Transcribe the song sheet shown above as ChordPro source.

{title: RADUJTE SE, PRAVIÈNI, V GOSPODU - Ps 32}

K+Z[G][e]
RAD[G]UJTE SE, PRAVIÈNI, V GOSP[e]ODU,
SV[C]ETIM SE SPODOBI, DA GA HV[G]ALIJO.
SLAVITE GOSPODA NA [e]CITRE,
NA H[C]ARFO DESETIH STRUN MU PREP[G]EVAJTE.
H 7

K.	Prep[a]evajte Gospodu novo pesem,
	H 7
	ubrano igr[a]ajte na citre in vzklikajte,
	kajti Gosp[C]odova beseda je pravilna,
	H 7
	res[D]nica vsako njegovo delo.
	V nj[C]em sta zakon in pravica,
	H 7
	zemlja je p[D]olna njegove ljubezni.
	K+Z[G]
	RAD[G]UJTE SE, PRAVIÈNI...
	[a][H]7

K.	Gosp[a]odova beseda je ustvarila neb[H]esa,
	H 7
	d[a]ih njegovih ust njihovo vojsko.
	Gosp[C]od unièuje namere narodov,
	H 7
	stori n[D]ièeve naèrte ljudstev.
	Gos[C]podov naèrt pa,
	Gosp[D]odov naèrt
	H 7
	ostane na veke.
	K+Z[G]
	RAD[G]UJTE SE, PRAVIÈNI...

+++

▶ [Stated task]
Could you copy the entire listing above, reproducing every line character for character?

▶ [Solution to this exercise]
Transcribe the song sheet shown above as ChordPro source.

{title: RADUJTE SE, PRAVIÈNI, V GOSPODU - Ps 32}

K+Z[G][e]
RAD[G]UJTE SE, PRAVIÈNI, V GOSP[e]ODU,
SV[C]ETIM SE SPODOBI, DA GA HV[G]ALIJO.
SLAVITE GOSPODA NA [e]CITRE,
NA H[C]ARFO DESETIH STRUN MU PREP[G]EVAJTE.
H 7

K.	Prep[a]evajte Gospodu novo pesem,
	H 7
	ubrano igr[a]ajte na citre in vzklikajte,
	kajti Gosp[C]odova beseda je pravilna,
	H 7
	res[D]nica vsako njegovo delo.
	V nj[C]em sta zakon in pravica,
	H 7
	zemlja je p[D]olna njegove ljubezni.
	K+Z[G]
	RAD[G]UJTE SE, PRAVIÈNI...
	[a][H]7

K.	Gosp[a]odova beseda je ustvarila neb[H]esa,
	H 7
	d[a]ih njegovih ust njihovo vojsko.
	Gosp[C]od unièuje namere narodov,
	H 7
	stori n[D]ièeve naèrte ljudstev.
	Gos[C]podov naèrt pa,
	Gosp[D]odov naèrt
	H 7
	ostane na veke.
	K+Z[G]
	RAD[G]UJTE SE, PRAVIÈNI...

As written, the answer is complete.